REQUIRED ACTION:
In the records below, the relevant part opens with the line containing "Kapcsolódó linkek" and closes with the line containing "GOURGUECHON"; print that part exactly and only, without its pictures.

INPUT DATA:
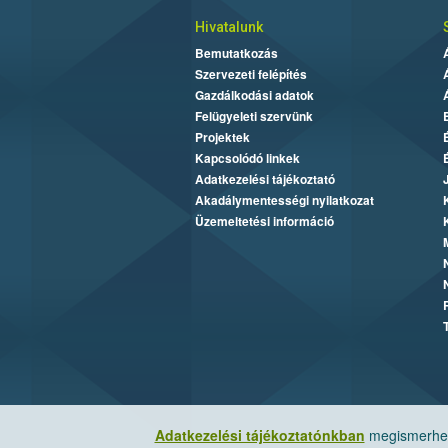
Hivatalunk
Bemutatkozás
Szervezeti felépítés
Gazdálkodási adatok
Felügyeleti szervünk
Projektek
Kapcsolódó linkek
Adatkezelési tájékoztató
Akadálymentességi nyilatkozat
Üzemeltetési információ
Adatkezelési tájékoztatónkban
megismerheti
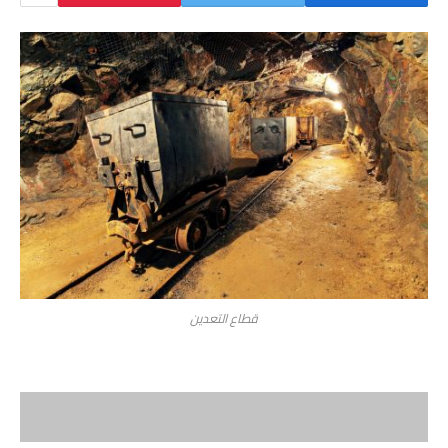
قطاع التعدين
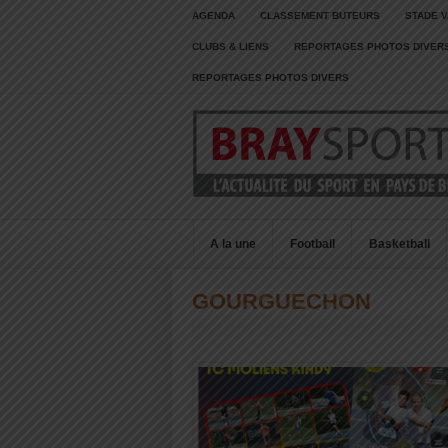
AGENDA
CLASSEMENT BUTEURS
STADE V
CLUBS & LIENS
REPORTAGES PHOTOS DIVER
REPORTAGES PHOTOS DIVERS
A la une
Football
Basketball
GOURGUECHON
---
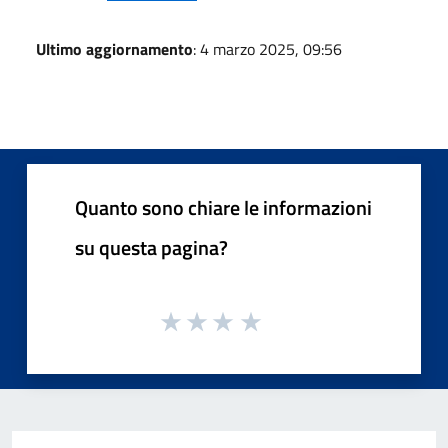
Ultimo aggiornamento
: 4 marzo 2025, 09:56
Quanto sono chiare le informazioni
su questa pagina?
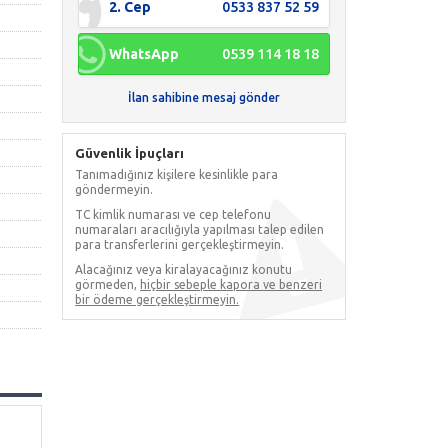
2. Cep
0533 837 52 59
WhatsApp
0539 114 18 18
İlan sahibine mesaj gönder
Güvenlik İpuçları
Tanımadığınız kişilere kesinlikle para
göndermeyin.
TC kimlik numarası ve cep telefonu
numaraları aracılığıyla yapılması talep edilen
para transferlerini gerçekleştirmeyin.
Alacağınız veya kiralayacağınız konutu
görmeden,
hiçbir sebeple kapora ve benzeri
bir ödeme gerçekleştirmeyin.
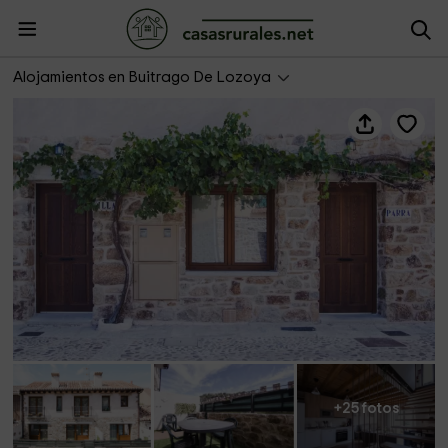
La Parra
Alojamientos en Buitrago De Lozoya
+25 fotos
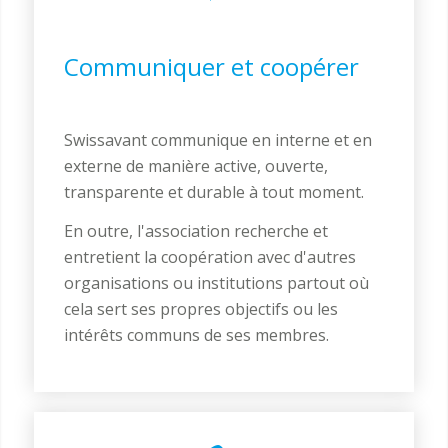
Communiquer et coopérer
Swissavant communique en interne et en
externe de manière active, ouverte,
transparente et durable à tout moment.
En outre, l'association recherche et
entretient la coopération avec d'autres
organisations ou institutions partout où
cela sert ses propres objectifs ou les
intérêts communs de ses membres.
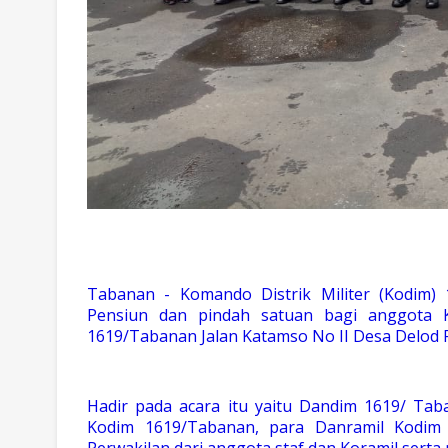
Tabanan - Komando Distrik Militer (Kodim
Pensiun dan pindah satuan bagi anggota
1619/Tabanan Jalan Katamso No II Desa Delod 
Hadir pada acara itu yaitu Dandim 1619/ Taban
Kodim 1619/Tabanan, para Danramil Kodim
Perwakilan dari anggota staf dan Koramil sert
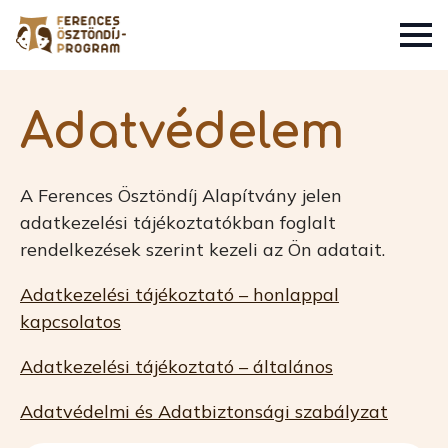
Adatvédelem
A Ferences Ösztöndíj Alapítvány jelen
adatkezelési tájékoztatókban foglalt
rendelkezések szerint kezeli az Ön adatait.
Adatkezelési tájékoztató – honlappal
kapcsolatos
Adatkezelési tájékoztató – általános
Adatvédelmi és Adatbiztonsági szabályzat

ANSWER TO THIS PROBLEM:
Kapcsolódó linkek
Adatkezelési tájékoztató
Akadálymentességi nyilatkozat
Üzemeltetési információ
Adatkezelési tájékoztatónkban
megismerheti
قطاع التعدين
AGENDA
CLASSEMENT BUTEURS
STADE V
CLUBS & LIENS
REPORTAGES PHOTOS DIVER
REPORTAGES PHOTOS DIVERS
A la une
Football
Basketball
GOURGUECHON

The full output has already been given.